# EXTRACT TO READ

If you only have a hammer, then everything looks like a nail. Folks mistakenly use Maslow’s hammer by applying a familiar solution to every problem.
Why Use It
Over-relying on one tool comes at the expense of employing a more suitable one.
When to Use It
“Man with a hammer” syndrome is a subconscious process where, instead of considering options, individuals return to solutions that have worked previously without thought or hesitation.
For example, a physical therapist might recommend non-surgical treatments for a torn muscle, where a surgeon would recommend surgery. Each party is subject to its own bias.
In another scenario, a psychiatrist might over-prescribe antipsychotic drugs to patients who suffer from mental illnesses that would not benefit from this treatment.
When it comes to software, it’s easy to fall into these anti-patterns. An engineer might prefer specific languages or comfortable tools that might not be the best choice for a project. Without realizing it, they embrace solutions that are both ineffective and counterproductive.

# TASK ITEM A
Answer these questions from the Maslow's hammer text, one line each:
(i) What would a surgeon recommend for a torn muscle?
(ii) What might a psychiatrist over-prescribe?
(iii) What might an engineer prefer that might not be the best choice for a project?
# TASK ITEM B
Pick up the text on Maslow's hammer after its last sentence and carry it forward.

# DATA
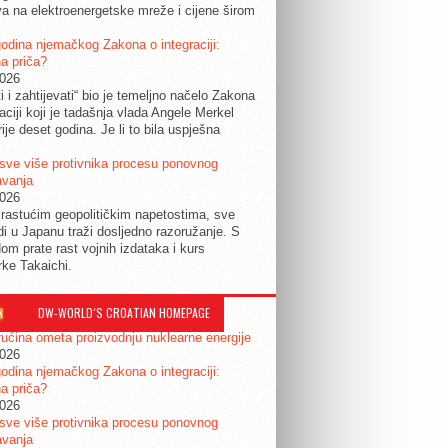
a na elektroenergetske mreže i cijene širom
.
odina njemačkog Zakona o integraciji:
a priča?
2026
ti i zahtijevati“ bio je temeljno načelo Zakona
raciji koji je tadašnja vlada Angele Merkel
ije deset godina. Je li to bila uspješna
sve više protivnika procesu ponovnog
avanja
2026
rastućim geopolitičkim napetostima, sve
udi u Japanu traži dosljedno razoružanje. S
om prate rast vojnih izdataka i kurs
rke Takaichi.
DW-WORLD´S CROATIAN HOMEPAGE
ućina ometa proizvodnju nuklearne energije
2026
odina njemačkog Zakona o integraciji:
a priča?
2026
sve više protivnika procesu ponovnog
avanja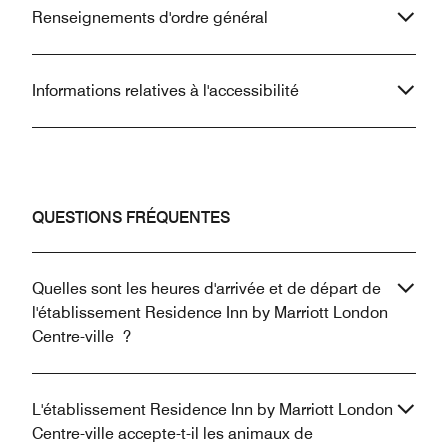
Renseignements d'ordre général
Informations relatives à l'accessibilité
QUESTIONS FRÉQUENTES
Quelles sont les heures d'arrivée et de départ de
l'établissement Residence Inn by Marriott London
Centre-ville ?
L'établissement Residence Inn by Marriott London
Centre-ville accepte-t-il les animaux de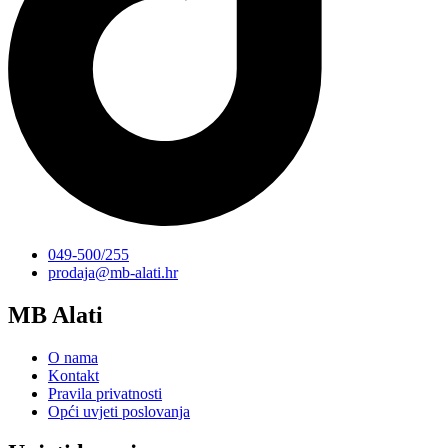
049-500/255
prodaja@mb-alati.hr
MB Alati
O nama
Kontakt
Pravila privatnosti
Opći uvjeti poslovanja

# WRITTEN RESPONSE A
(i) Surgery.
(ii) Antipsychotic drugs.
(iii) Specific languages or comfortable tools.

# WRITTEN RESPONSE B
This type of scenario plays out in all professions and walks of life.
How to Use It
Take more time when considering a problem and its potential solution. Get to know the space and concerns surrounding the issue.
Engaging in multi-disciplinary education will place more solutions at your disposal and ultimately mitigate the risk of being over-reliant on your “hammer.” Increase your knowledge, grow your circle of competence, and organize your “tools” for better use.
How to Misuse It
Just because a hammer is not the right choice for screws doesn’t mean there aren’t nails out there waiting to be hammered. The point is to think about what is the right tool for the job. Don’t discount the hammer altogether; you might just find a nail.
Next time you have a problem and you’re looking in the proverbial tool shed for a solution, take a look around. Maybe you need a wrench or a screwdriver, or pliers, or a saw, or a mallet, or something else entirely. If you have all those options in your head, then surely you’ll know which is the right fit.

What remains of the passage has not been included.